American Express is a stock that Warren Buffett has in his Berkshire Hathaway portfolio, which often leads some investors to consider it a worthy buy.
However, it’s important to think about more than just Buffett’s endorsement, like the underlying business and its current valuation. So, let’s explore whether American Express is a smart investment right now.
American Express has a strong business
American Express is a major player in the financial sector, mainly functioning as a payment processor. Its logo is prominent on credit cards used both in stores and online, and each transaction earns the company fee revenue. Additionally, American Express issues its own cards, contributing directly to their income from customers.
A key aspect that sets American Express apart from its competitors is its focus on wealthier clients. These affluent consumers often maintain their spending even during economic downturns, meaning American Express generally performs better in challenging economic conditions.
The year 2025 has come with its share of uncertainties, from trade disputes to fluctuations in the stock market.

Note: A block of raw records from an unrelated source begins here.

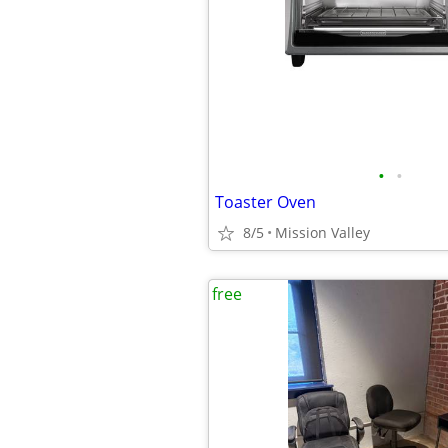
•
•
Toaster Oven
8/5
Mission Valley
free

American Express’s stock price experienced a dip at the start of the year alongside the S&P 500 but has now rebounded as confidence among investors returns.
Interestingly, American Express’s price movements tend to be more volatile than those of the market overall.
American Express is still below its previous high
This indicates there may still be room for recovery in its stock price. Given the robustness of its business model, that doesn’t seem far-fetched.
Yet, significant price fluctuations can also indicate other issues. Sometimes investors get overly optimistic, pushing prices to unsustainable heights early in the year. A return to earlier levels might simply show that investor expectations are readjusting.
Unfortunately, traditional metrics lean towards suggesting the latter. The price-to-sales ratio for American Express is currently around 3.1, compared to a five-year average of 2.6. The price-to-earnings (P/E) ratio stands at about 20.5, above the long-term average of under 19, while the price-to-book ratio is at 6.6 against an average of about 5 over the past five years.
All three indicators suggest that American Express is quite pricey at the moment. This observation is also supported by a non-traditional metric: its dividend yield, which decreases as stock prices climb. Currently, American Express’s dividend yield is roughly 1.1%, which is lower than the already modest 1.3% yield from the S&P 500 and close to its lowest point in a decade.
Overall, it seems clear: Amex might just be too expensive right now.
American Express is a sound business
There’s a reason why Warren Buffett holds American Express in his portfolio. It’s a high-quality business with distinct advantages relative to its competitors.
Buffett’s commitment to American Express isn’t new; he’s been an owner for years. His strategy often emphasizes sticking with strong companies. However, it’s worth noting a critical insight from Buffett’s mentor, Benjamin Graham: American Express may be a bit too pricey for investors to dive in at this moment.